Communes et cantons traversés
Longue de 23,7 km[1], la Verne s'étend sur les deux communes de Collobrières et La Môle.
C’est le principal affluent de la Môle avec laquelle elle conflue au village de La Môle.
Elle prend sa source dans la forêt domaniale des Maures à proximité de la crête de la Verne, au lieu-dit Lambert, à côté de la maison forestière et du point de vue du Desteu, à 484 m d'altitude.
Dans le seul département du Var, la Verne traverse les deux communes de Collobrières (source) et de La Môle (confluence), dans deux cantons, de Collobrières et de Saint-Tropez, et dans les deux arrondissements, de Toulon et de Draguignan.
Bassin versant
La Verne traverse une seule zone hydrographique « La Môle » (Y543) de 128 km2 de superficie[1]. Ce bassin versant est constitué à 87,53 % de « forêts et milieux semi-naturels », à 9,24 % de « territoires agricoles » à 2,35 % de « territoires artificialisés », à 0,40 % de « surfaces en eau »[1].
Organisme gestionnaire
Affluents
La Verne a huit tronçons affluents référencés[1] :
- le Vallon de Marescau (rd[note 1]) ;
- le Vallon du Bousquet (rd) ;
- le Vallon de Boulin (rg) ;
- le Vallon de la Cavale Blanche (rg), avec un affluent :
- le vallon de la Cascade (rg) ;
- le Règue de Poussiou (rd) ;
- le ruisseau de Capelude (rg) ;
- le Règue du pas de Loup (rd) ;
- le ravin de Gorbière (rg).
Son rang de Strahler est donc de trois.
Hydrologie
Aménagements et écologie
Le barrage de la Verne


De 1989 à 1991, a été construit le barrage de la Verne servant à alimenter en eau potable les habitants du pays des Maures et du golfe de Saint-Tropez.
Le plan d'eau d'une superficie de 42 ha a permis l'établissement de familles de hérons cendrés et de cormorans. La pêche, la baignade et la navigation y sont interdites.

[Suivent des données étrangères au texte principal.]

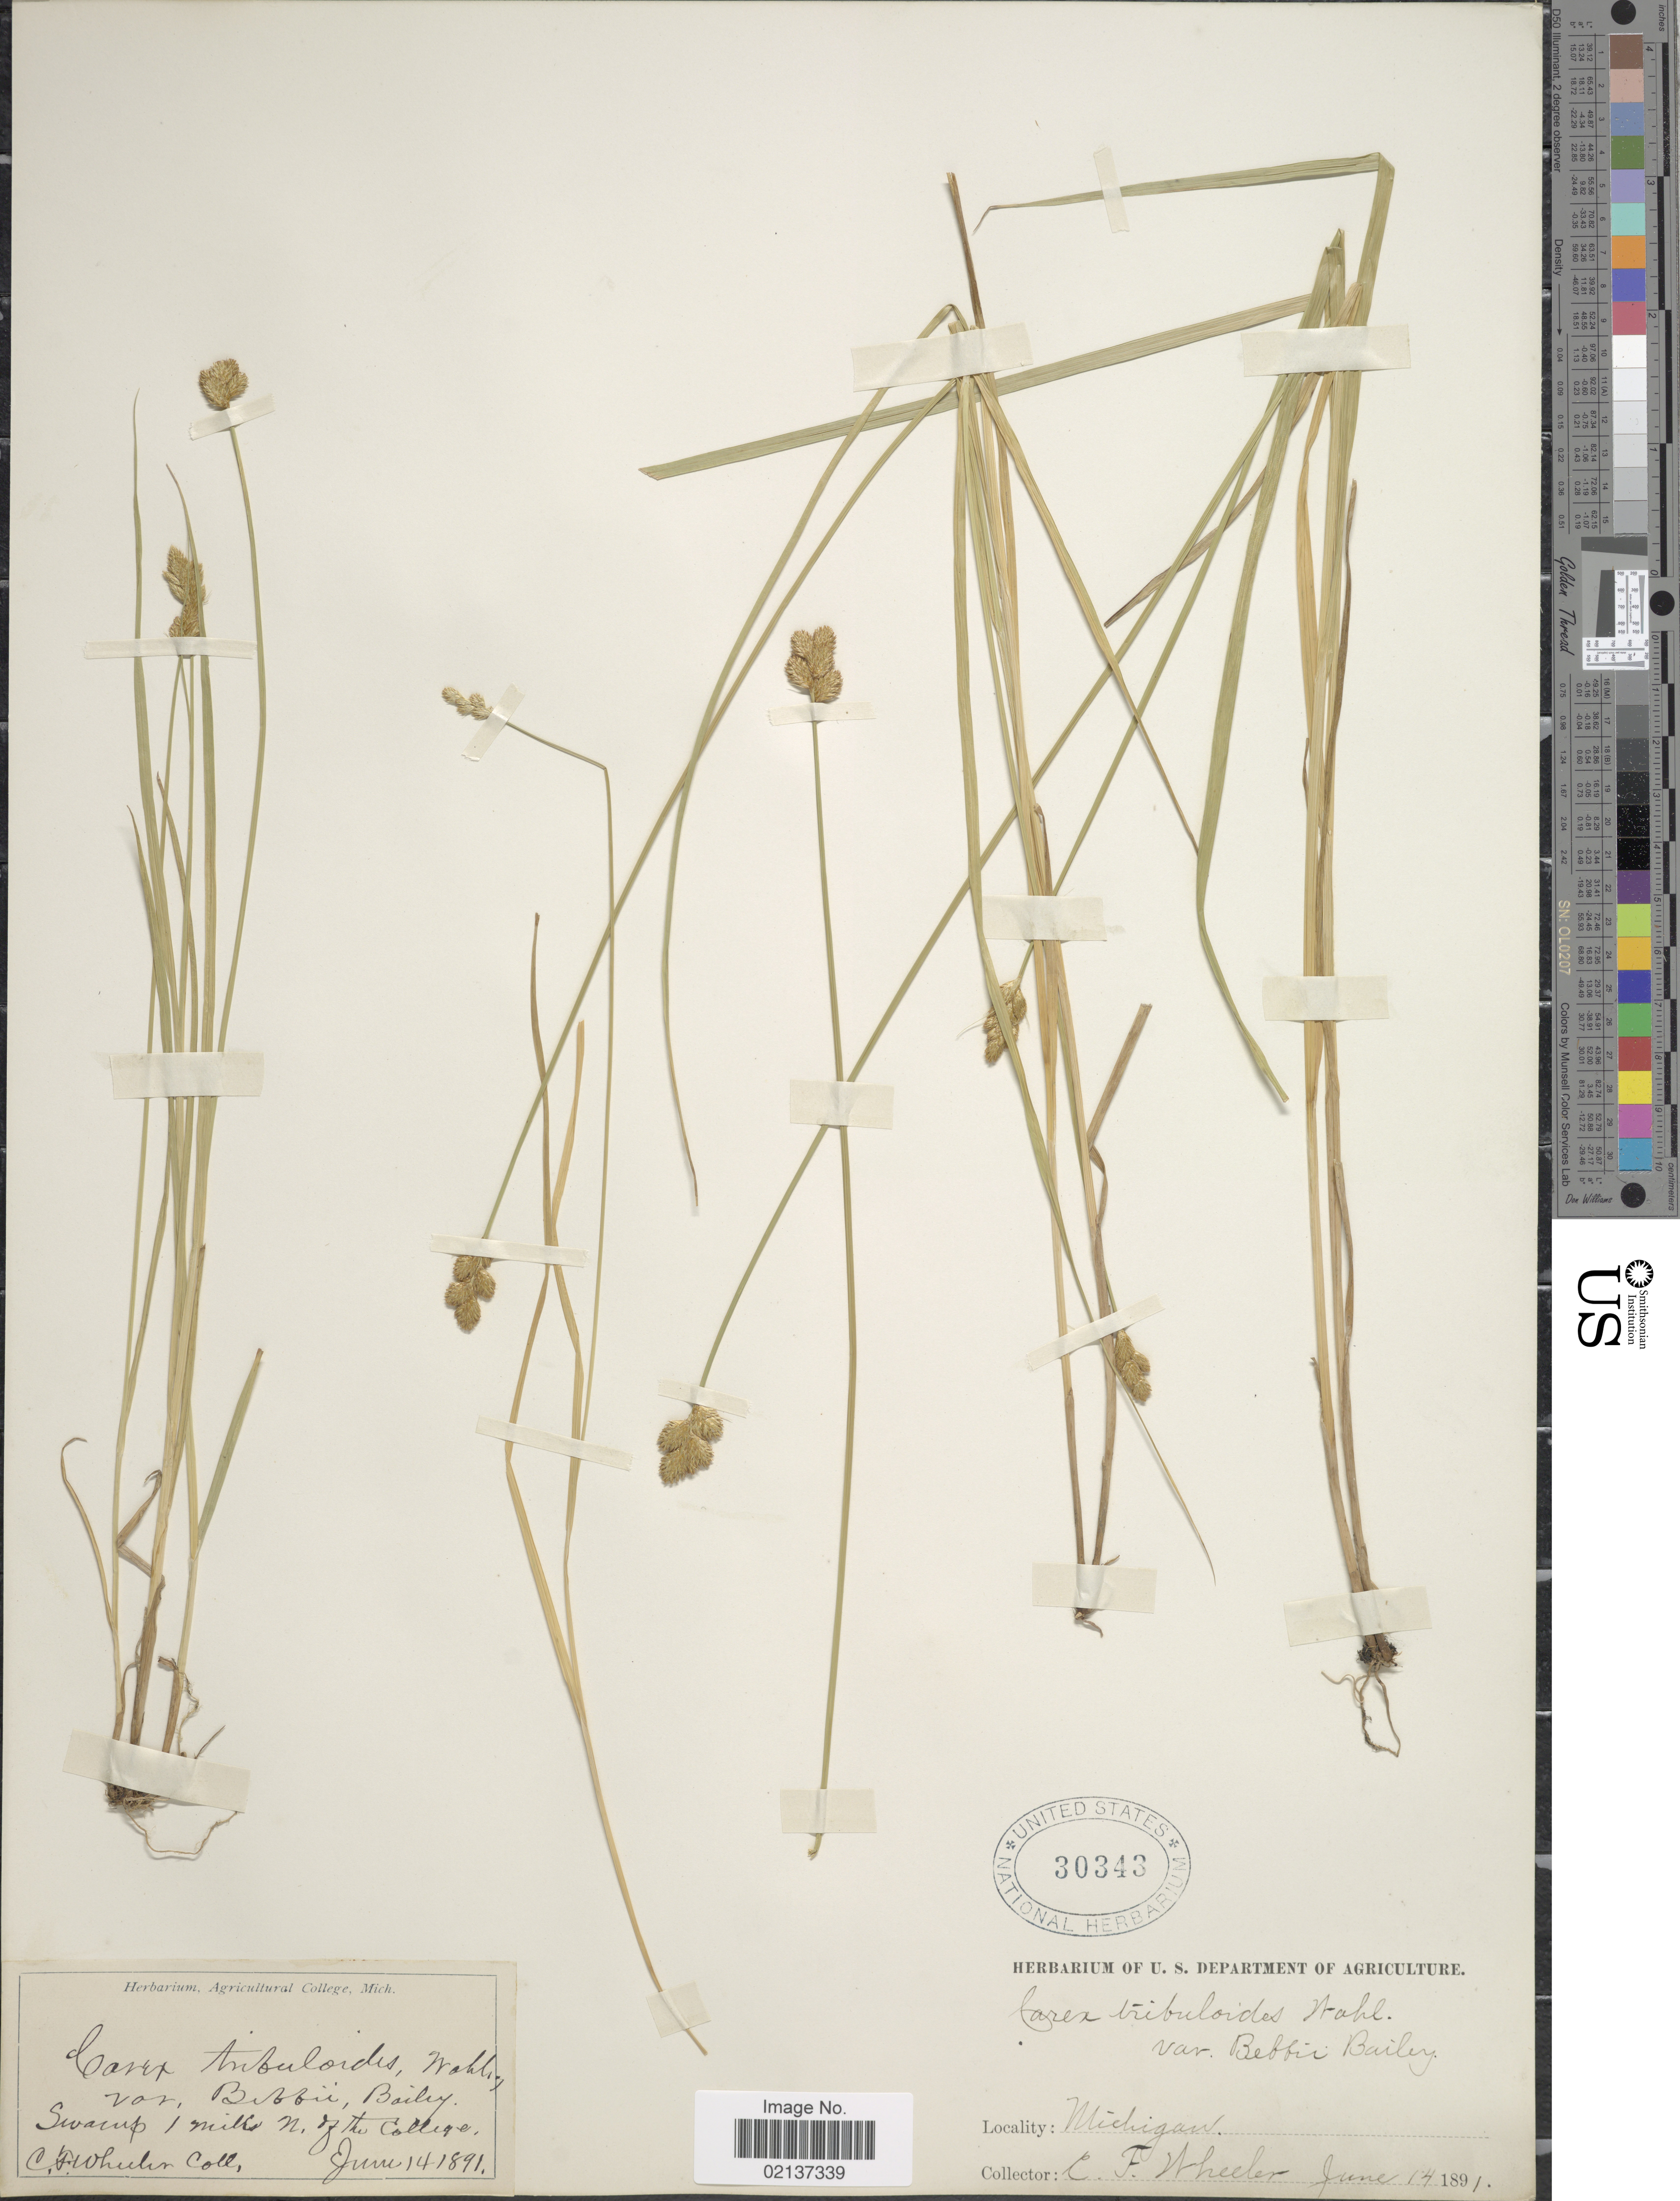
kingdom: Plantae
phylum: Tracheophyta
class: Liliopsida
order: Poales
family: Cyperaceae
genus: Carex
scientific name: Carex bebbii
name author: (L.H. Bailey) Olney ex Fernald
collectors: C. Wheeler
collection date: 1891-06-14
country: United States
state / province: Michigan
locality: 1 mile N of the College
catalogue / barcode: US 30343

Le barrage est une digue en terre de 42 m de hauteur constituée par des matériaux prélevés sur le site. L'étanchéité est assurée par un noyau en matériau argileux prolongé par un voile d'injection dans les terrains d'assise. Le parement amont est protégé du batillage par un perré qui le recouvre partiellement.
La longueur en crête est de 225 m et sa largeur en crête est de 6 m.

La tour de prise d'eau se situe en rive droite, de même que le local servant aux gardiens et la salle technique où se trouvent les vannes. L'évacuateur de crue se situe sur la rive gauche. Il est dimensionné pour une crue décamillénaire de 400 m3/s[2].
Par ailleurs, le terrain naturel sur lequel s'appuie le barrage est drainé par deux galeries, une sur chaque rive[3].
La galerie de dérivation provisoire nécessaire à la construction du barrage a été utilisée pour y insérer la conduite métallique de 1,30 m de diamètre qui relie la tour de prise d'eau à la chambre de vannes où s'effectuent le contrôle et le réglage du débit[2].